Laut ersten experimentellen Auswertungen hat sich das Haushaltseinkommen durch die Pandemie jedoch «stark verändert». Wie das BFS schreibt, gaben seither 11,3 Prozent der Bevölkerung an, aufgrund der Pandemie mit Einbussen konfrontiert zu sein. Laut den Statistikern des Bundes sind dies insbesondere jene Menschen, die schon vor der Krise benachteiligt waren.

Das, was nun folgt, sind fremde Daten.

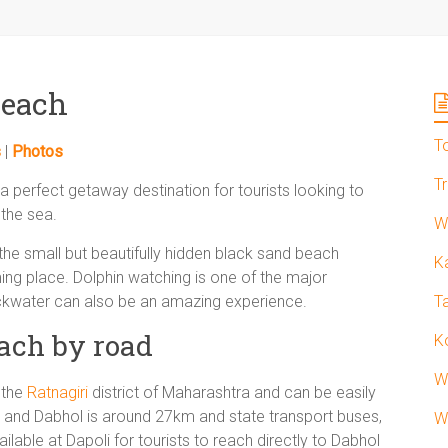
Beach
T
s
|
Photos
T
 perfect getaway destination for tourists looking to
the sea.
W
 the small but beautifully hidden black sand beach
K
ming place. Dolphin watching is one of the major
ackwater can also be an amazing experience.
T
ach by road
K
W
 the
Ratnagiri
district of Maharashtra and can be easily
 and Dabhol is around 27km and state transport buses,
W
lable at Dapoli for tourists to reach directly to Dabhol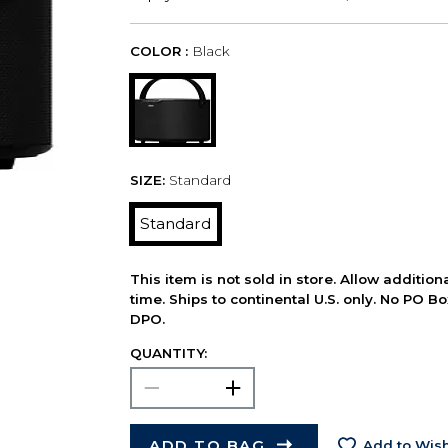
COLOR :
Black
SIZE:
Standard
Standard
This item is not sold in store. Allow additio
time. Ships to continental U.S. only. No PO B
DPO.
QUANTITY:
ADD TO BAG
Add to Wish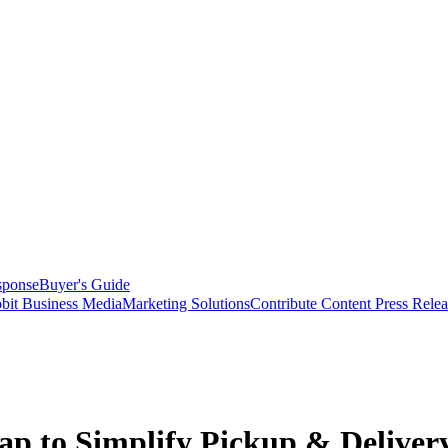
sponse
Buyer's Guide
bit Business Media
Marketing Solutions
Contribute Content
Press Relea
p to Simplify Pickup & Delivery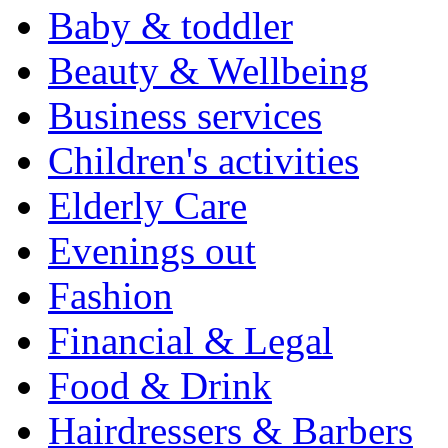
Baby & toddler
Beauty & Wellbeing
Business services
Children's activities
Elderly Care
Evenings out
Fashion
Financial & Legal
Food & Drink
Hairdressers & Barbers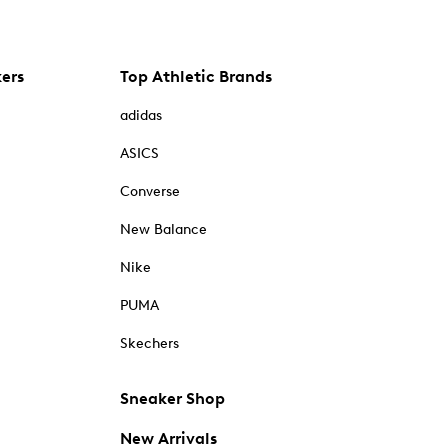
kers
Top Athletic Brands
adidas
ASICS
Converse
New Balance
Nike
PUMA
Skechers
Sneaker Shop
New Arrivals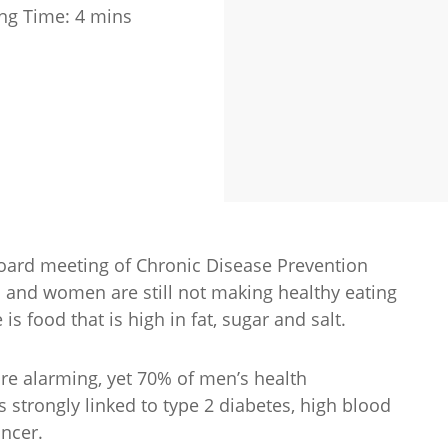
ng Time:
4
mins
board meeting of Chronic Disease Prevention
n and women are still not making healthy eating
is food that is high in fat, sugar and salt.
are alarming, yet 70% of men’s health
 strongly linked to type 2 diabetes, high blood
ancer.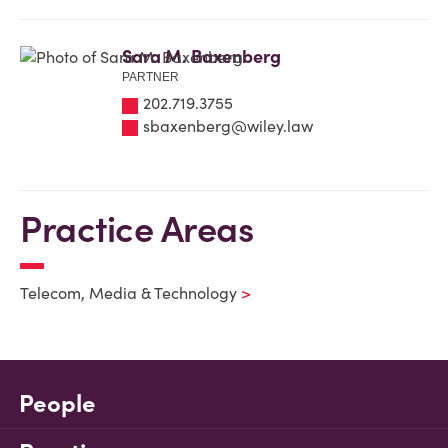
Sara M. Baxenberg
PARTNER
202.719.3755
sbaxenberg@wiley.law
Practice Areas
Telecom, Media & Technology
People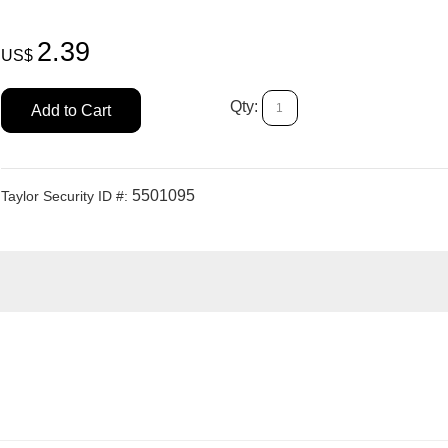
2.39
US$
Qty:
Add to Cart
5501095
Taylor Security ID #:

Caritas kritisierte fehlendes Handeln

«Dass es nicht gelungen ist, die Armut in der Schweiz in einer guten gesamtwirtschaftlichen Lage zu reduzieren, verheisst nichts Gutes für die Zeit nach der Corona-Krise», schreibt die Caritas in einer Stellungnahme zur Armutsstatistik 2020. Wie bereits frühere Untersuchungen zeigten nun auch die ersten Aussagen des BFS zur Pandemie, dass sich die Situation von Haushalten mit tiefen Einkommen zusätzlich verschärft hat.

Dabei hat sich der Bundesrat laut Caritas mit der Unterzeichnung der «Agenda 2030» verpflichtet, die Armut in der Schweiz bis in acht Jahren mindestens um die Hälfte zu reduzieren. «Dieses Ziel rückt in weite Ferne», mahnt die Organisation.

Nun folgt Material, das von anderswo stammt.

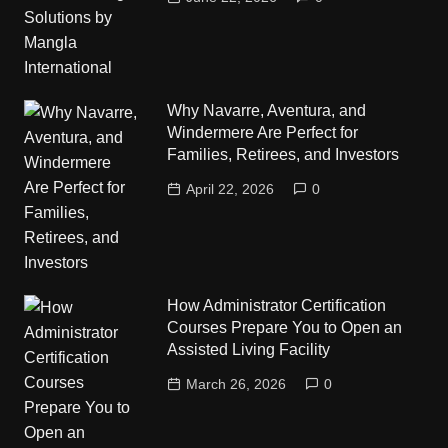
Why Navarre, Aventura, and
Windermere Are Perfect for
Families, Retirees, and Investors
April 22, 2026
0
How Administrator Certification
Courses Prepare You to Open an
Assisted Living Facility
March 26, 2026
0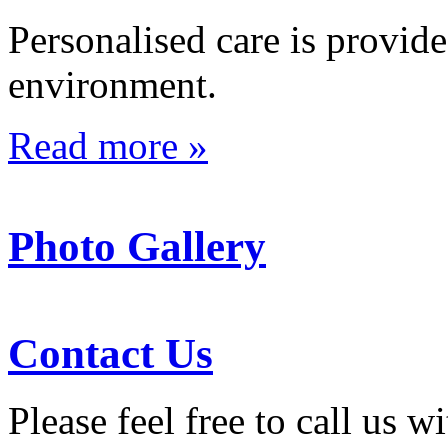
Personalised care is provid
environment.
Read more »
Photo Gallery
Contact Us
Please feel free to call us 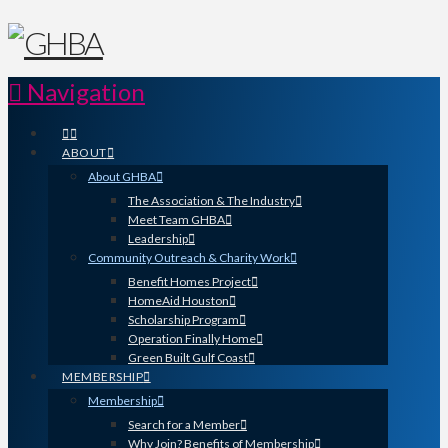
Navigation
ABOUT
About GHBA
The Association & The Industry
Meet Team GHBA
Leadership
Community Outreach & Charity Work
Benefit Homes Project
HomeAid Houston
Scholarship Program
Operation Finally Home
Green Built Gulf Coast
MEMBERSHIP
Membership
Search for a Member
Why Join? Benefits of Membership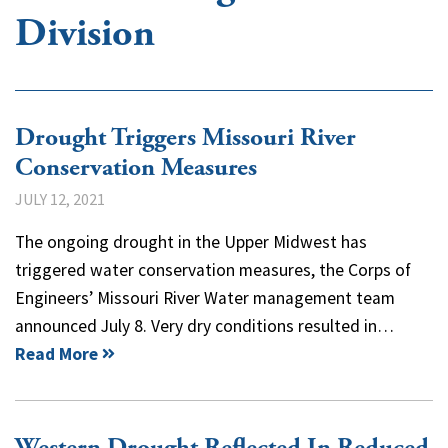
Division
Drought Triggers Missouri River
Conservation Measures
JULY 12, 2021
The ongoing drought in the Upper Midwest has
triggered water conservation measures, the Corps of
Engineers’ Missouri River Water management team
announced July 8. Very dry conditions resulted in…
Read More
Western Drought Reflected In Reduced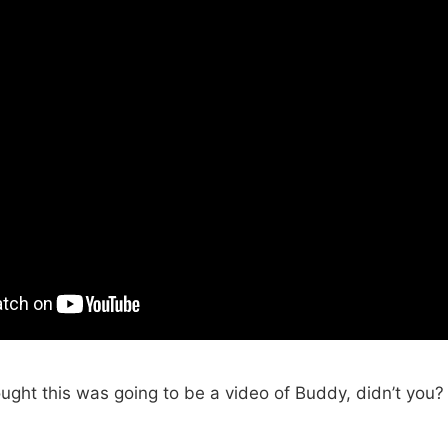
ught this was going to be a video of Buddy, didn’t you?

Weiterhin deutlich höhere Einkommen als in der EU

Laut der Armutsstatistik 2020 waren auch bei korrigiertem Preisniveau die durchschnittlich verfügbaren Äquivalenzeinkommen in der Schweiz höher als in der Mehrheit der EU-Länder, wie das BFS schreibt. Konkret 2,6-mal so hoch wie in Griechenland, 1,4-mal so hoch wie in Frankreich und 1,2-mal so hoch wie in Deutschland und 1,1-mal so hoch wie in Österreich.

Trotzdem liegt die Einkommensungleichheit in der Schweiz damit laut BFS unter dem europäischen Durchschnitt. «Trotz des hohen Preisniveaus in der Schweiz ist der Lebensstandard der Bevölkerung also höher als in den Nachbarstaaten und der Mehrheit der EU-Länder», schreiben die Statistiker des Bundes.

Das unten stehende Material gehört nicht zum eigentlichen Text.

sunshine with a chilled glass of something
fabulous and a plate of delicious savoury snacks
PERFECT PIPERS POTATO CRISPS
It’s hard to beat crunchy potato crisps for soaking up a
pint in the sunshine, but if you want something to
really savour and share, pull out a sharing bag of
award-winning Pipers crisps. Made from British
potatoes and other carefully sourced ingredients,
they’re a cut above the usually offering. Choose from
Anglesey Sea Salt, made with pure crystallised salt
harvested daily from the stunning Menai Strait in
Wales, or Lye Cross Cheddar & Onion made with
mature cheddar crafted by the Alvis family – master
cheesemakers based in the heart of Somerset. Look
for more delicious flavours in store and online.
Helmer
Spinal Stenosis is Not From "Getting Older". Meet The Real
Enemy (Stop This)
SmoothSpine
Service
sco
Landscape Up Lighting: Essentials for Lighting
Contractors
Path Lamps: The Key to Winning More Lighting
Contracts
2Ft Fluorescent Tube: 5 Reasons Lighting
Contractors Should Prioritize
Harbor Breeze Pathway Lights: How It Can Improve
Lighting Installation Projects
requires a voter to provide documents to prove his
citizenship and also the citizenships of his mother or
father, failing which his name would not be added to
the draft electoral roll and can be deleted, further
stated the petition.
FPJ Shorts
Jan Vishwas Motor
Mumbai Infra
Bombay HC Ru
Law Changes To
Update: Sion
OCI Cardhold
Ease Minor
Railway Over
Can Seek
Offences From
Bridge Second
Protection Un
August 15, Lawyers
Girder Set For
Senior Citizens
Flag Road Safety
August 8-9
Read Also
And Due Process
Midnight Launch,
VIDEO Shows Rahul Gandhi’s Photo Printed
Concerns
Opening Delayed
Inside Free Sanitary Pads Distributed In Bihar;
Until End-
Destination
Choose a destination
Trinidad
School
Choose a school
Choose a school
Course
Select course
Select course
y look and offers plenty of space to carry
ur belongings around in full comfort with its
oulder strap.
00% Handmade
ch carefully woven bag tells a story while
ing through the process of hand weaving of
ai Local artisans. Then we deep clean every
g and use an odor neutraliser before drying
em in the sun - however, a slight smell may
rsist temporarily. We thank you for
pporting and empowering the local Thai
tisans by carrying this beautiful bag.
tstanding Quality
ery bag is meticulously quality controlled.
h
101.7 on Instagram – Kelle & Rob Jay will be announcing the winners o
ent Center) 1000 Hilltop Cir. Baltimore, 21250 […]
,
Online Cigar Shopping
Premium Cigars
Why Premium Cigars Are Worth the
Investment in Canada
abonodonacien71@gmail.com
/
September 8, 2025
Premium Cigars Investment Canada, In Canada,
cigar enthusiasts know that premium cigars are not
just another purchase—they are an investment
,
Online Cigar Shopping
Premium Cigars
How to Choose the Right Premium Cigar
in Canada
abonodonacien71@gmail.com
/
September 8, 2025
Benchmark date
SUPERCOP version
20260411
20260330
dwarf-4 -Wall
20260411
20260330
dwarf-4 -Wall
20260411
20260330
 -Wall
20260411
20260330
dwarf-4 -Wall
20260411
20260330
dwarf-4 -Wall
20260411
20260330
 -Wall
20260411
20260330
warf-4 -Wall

Hohe Zufriedenheit – auch zu Pandemiebeginn

Auch die Lebenszufriedenheit ist in der Schweiz nach wie vor hoch. Im ersten Halbjahr 2020 – also zu Beginn der Coronapandemie – waren laut BFS 40,4 Prozent der Bevölkerung ab 16 Jahren mit ihrem jetzigen Leben sehr zufrieden. Bei der letzten europäischen Erhebung 2018 war dieser Anteil nur in Irland, Dänemark, Finnland, Österreich und Norwegen ähnlich hoch wie in der Schweiz.

Gemäss ersten experimentellen Auswertungen des BFS hat die Lebenszufriedenheit in der Schweiz allerdings auch im Lauf der Pandemie nur leicht abgenommen: Im ersten Halbjahr 2021 ist dieser Wert nämlich lediglich auf 36,6 Prozent gesunken.